Psilopsocus mimulus

Scientific classification
- Domain: Eukaryota
- Kingdom: Animalia
- Phylum: Arthropoda
- Class: Insecta
- Order: Psocodea
- Family: Psilopsocidae
- Genus: Psilopsocus
- Species: P. mimulus
- Binomial name: Psilopsocus mimulus Smithers, 1963

= Psilopsocus mimulus =

- Genus: Psilopsocus
- Species: mimulus
- Authority: Smithers, 1963

Wood-boring psocopteran

Psilopsocus mimulus is a species of bark louse in the family Psilopsocidae. Found in Australia, it is the first known member of its order to bore into wood.

== Description and life cycle ==
Like other Psocodea, P. mimulus has a life cycle consisting of egg, nymph and adult. Unlike other Psocodea, in which nymphs resemble smaller versions of adults, nymphs of P. mimulus are very different from the adults. This reflects their adaptation to a wood-boring lifestyle.

First instar nymphs are mostly colourless except for the last two tergites, which are brown, heavily sclerotised and covered in long setae with slightly expanded tips. They have 8-segmented antennae that each have a broad basal segment.

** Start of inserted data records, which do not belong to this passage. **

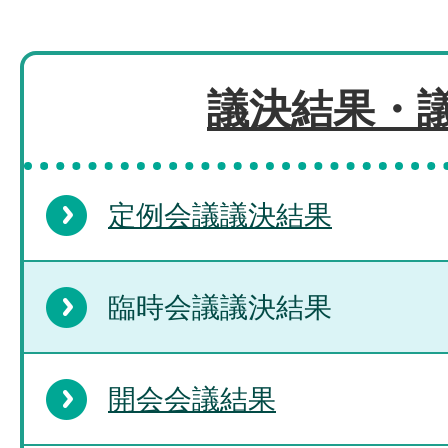
議決結果・
定例会議議決結果
臨時会議議決結果
開会会議結果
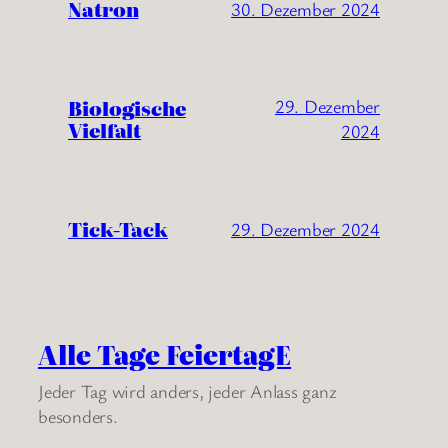
Natron
30. Dezember 2024
Biologische
29. Dezember
Vielfalt
2024
Tick-Tack
29. Dezember 2024
Alle Tage FeiertagE
Jeder Tag wird anders, jeder Anlass ganz
besonders.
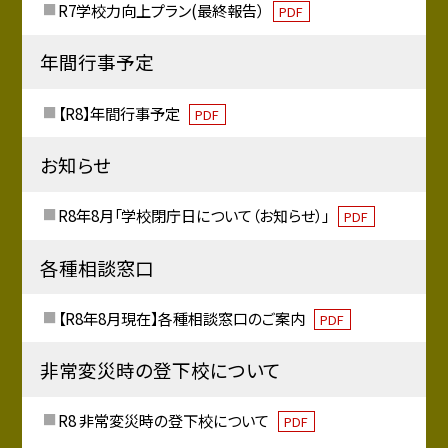
R7学校力向上プラン(最終報告）
PDF
年間行事予定
【R8】年間行事予定
PDF
お知らせ
R8年8月「学校閉庁日について（お知らせ）」
PDF
各種相談窓口
【R8年8月現在】各種相談窓口のご案内
PDF
非常変災時の登下校について
R8 非常変災時の登下校について
PDF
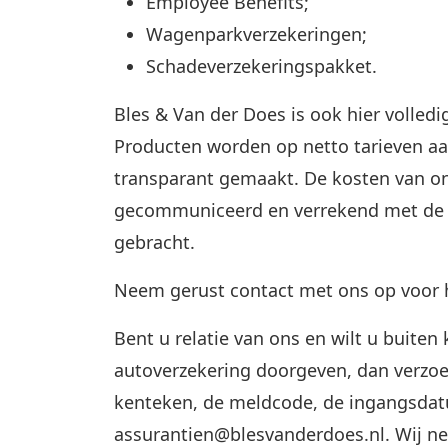
Employee Benefits;
Wagenparkverzekeringen;
Schadeverzekeringspakket.
Bles & Van der Does is ook hier volledi
Producten worden op netto tarieven a
transparant gemaakt. De kosten van on
gecommuniceerd en verrekend met de p
gebracht.
Neem gerust contact met ons op voor 
Bent u relatie van ons en wilt u buite
autoverzekering doorgeven, dan verzo
kenteken, de meldcode, de ingangsdat
assurantien@blesvanderdoes.nl. Wij n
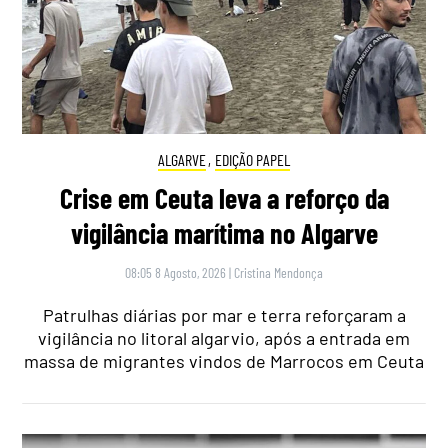
ALGARVE
,
EDIÇÃO PAPEL
Crise em Ceuta leva a reforço da
vigilância marítima no Algarve
08:05 8 Agosto, 2026
|
Cristina Mendonça
Patrulhas diárias por mar e terra reforçaram a
vigilância no litoral algarvio, após a entrada em
massa de migrantes vindos de Marrocos em Ceuta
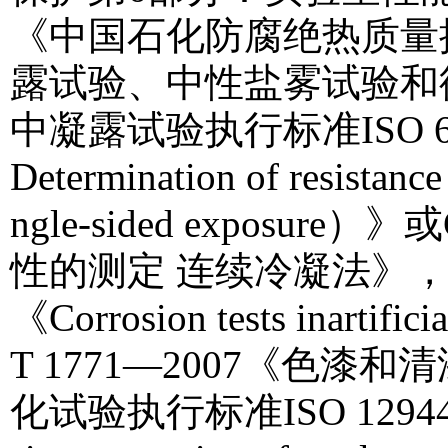
《中国石化防腐绝热质量
露试验、中性盐雾试验和
中凝露试验执行标准ISO 6270-1
Determination of resistan
ngle-sided exposur
性的测定 连续冷凝法》，中性
《Corrosion tests inartifi
T 1771—2007《色
化试验执行标准ISO 12944-9：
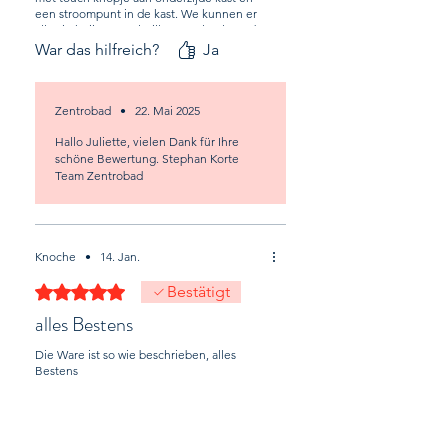
een stroompunt in de kast. We kunnen er
alles in kwijt wat wel willen. Snel geleverd
in Nederland vanuit Duitsland. Blij mee!
War das hilfreich?
Ja
Zentrobad
•
22. Mai 2025
Hallo Juliette, vielen Dank für Ihre
schöne Bewertung. Stephan Korte
Team Zentrobad
Knoche
•
14. Jan.
Mit 5 von 5 Sternen bewertet.
Bestätigt
alles Bestens
Die Ware ist so wie beschrieben, alles
Bestens
War das hilfreich?
Ja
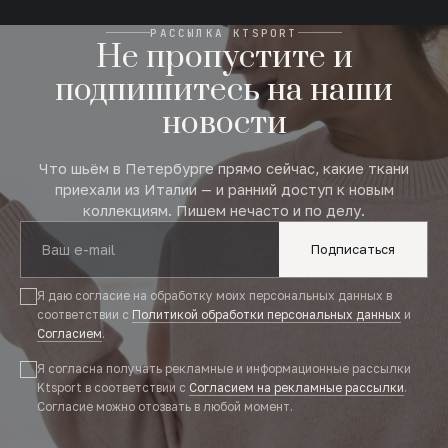
РАССЫЛКА KTSPORT
Не пропустите и
подпишитесь на наши
новости
Что шьём в Петербурге прямо сейчас, какие ткани
приехали из Италии — и ранний доступ к новым
коллекциям. Пишем нечасто и по делу.
Подписаться
Я даю согласие на обработку моих персональных данных в
соответствии с
Политикой обработки персональных данных
и
Согласием
.
Я согласна получать рекламные и информационные рассылки
Ktsport в соответствии с
Согласием на рекламные рассылки
.
Согласие можно отозвать в любой момент.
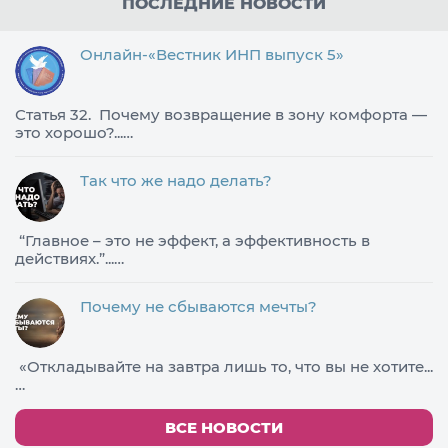
ПОСЛЕДНИЕ НОВОСТИ
Онлайн-«Вестник ИНП выпуск 5»
Статья 32. Почему возвращение в зону комфорта —
это хорошо?...…
Так что же надо делать?
​“Главное – это не эффект, а эффективность в
действиях.”...…
Почему не сбываются мечты?
«Откладывайте на завтра лишь то, что вы не хотите...
…
ВСЕ НОВОСТИ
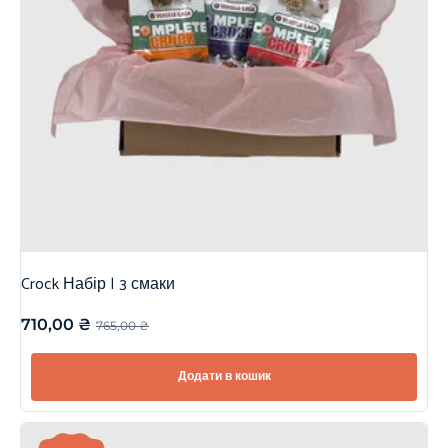
Crock Набір | 3 смаки
710,00
₴
765,00
₴
Додати в кошик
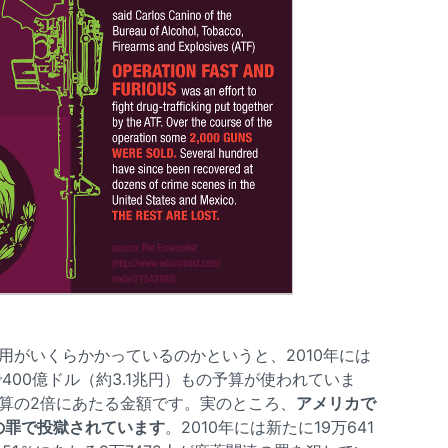
用がいくらかかっているのかというと、2010年には
00億ドル（約3.1兆円）もの予算が使われていま
予算の2倍にあたる金額です。実のところ、
アメリカで
の罪で投獄されています
。2010年には新たに19万641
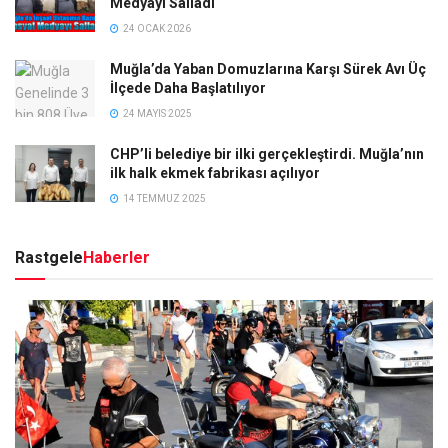
Medyayı Salladı
24 OCAK 2026
Muğla’da Yaban Domuzlarına Karşı Sürek Avı Üç
İlçede Daha Başlatılıyor
24 MAYIS 2025
CHP’li belediye bir ilki gerçekleştirdi. Muğla’nın
ilk halk ekmek fabrikası açılıyor
14 TEMMUZ 2025
Rastgele
Haberler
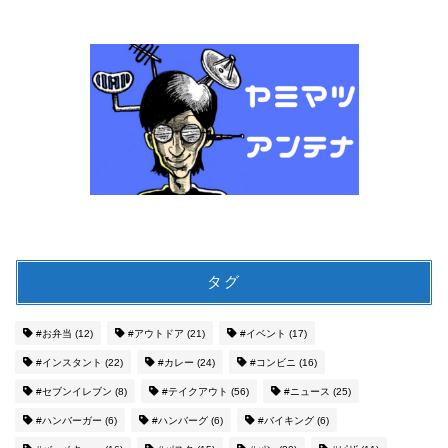
タグ
#お弁当
(12)
#アウトドア
(21)
#イベント
(17)
#インスタント
(22)
#カレー
(24)
#コンビニ
(16)
#セブンイレブン
(8)
#テイクアウト
(56)
#ニュース
(25)
#ハンバーガー
(6)
#ハンバーグ
(6)
#バイキング
(6)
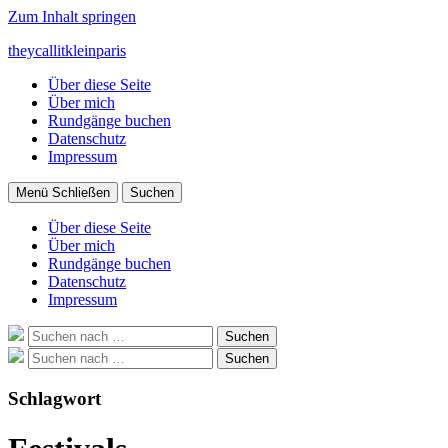
Zum Inhalt springen
theycallitkleinparis
Über diese Seite
Über mich
Rundgänge buchen
Datenschutz
Impressum
Menü
Schließen
Suchen
Über diese Seite
Über mich
Rundgänge buchen
Datenschutz
Impressum
Suche
Suchen
nach:
Suche
Suchen
nach:
Schlagwort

Later instars are different again. The head is almost as wide as the widest part of the abdomen. It bears antennae in which the first flagellar segment is slightly curved. There are wings buds held close to the sides of the thorax and abdomen. The abdomen is mostly weakly sclerotised except for the distal third, which is heavily sclerotised, black, almost cylindrical and appears unsegmented from above. The end of the abdomen is densely covered in short setae, most of which have the apex divided into several divergent points. This unique abdominal end resembles that of a bostrichid beetle.

The adult is 4.0-4.5 mm long with ocelli on the head, antennae longer than the body, and developed wings. The hind legs are unusually long compared to other legs.

Adults can live for 6-67 days under laboratory conditions, usually less than 40 days. Adult females start laying eggs as soon as 4 days after the final nymphal moult and they lay eggs singly on bark. Eggs are covered in crusts of fecal material similar in colour to bark, camouflaging them. It takes 20-26 days for the eggs to hatch, starting the life cycle again.

== Wood-boring ==
Psilopsocus mimulus has been known since 1963, but it was not until 1993 that its wood-boring habit was discovered. Nymphs of this species live in tunnels up to 6 cm long that run from the ends through the centres of pine twigs. They face away from the entrances of their tunnels and plug them using their sclerotised abdomens (phragmosis). Laboratory tests have confirmed that P. mimulus create their own tunnels in wood, as opposed to reusing tunnels left by other insects. If presented with a twig lacking a tunnel, a nymph bores into the end by eating through the central, softer wood. The consumed wood passes through the gut and is excreted as brown fecal pellets. To defecate, the nymph must first move backwards until the end of its abdomen protrudes from the tunnel. One actively burrowing nymph was observed producing fecal pellets every 20 minutes.

Nymphs feeding within the tunnels produce black fecal pellets "consisting mainly of digested or partially digested fungal hyphae, fungal spores, woody and resinous material with, in a few cases, some unicellular green algae". Nymphs may leave the tunnel to browse on fungus on bark, but this seems to be a rare occurrence.

Leaving the tunnel also occurs when a nymph moults. After moulting, a nymph may return to its original tunnel or move into a tunnel made by another.

== Associated organisms ==
An unknown species of chalcidoid wasp parasitises P. mimulus nymphs and pupates within its tunnels.

A white-coloured fungus was observed on dead nymphs, but it is unknown if this is parasitic or simply a saprophyte on nymphs that died of other causes.

The latridiid beetle Corticaria japonica lives in empty tunnels of P. mimulus from mid-November to January. Sometimes several beetles occur in a tunnel at once.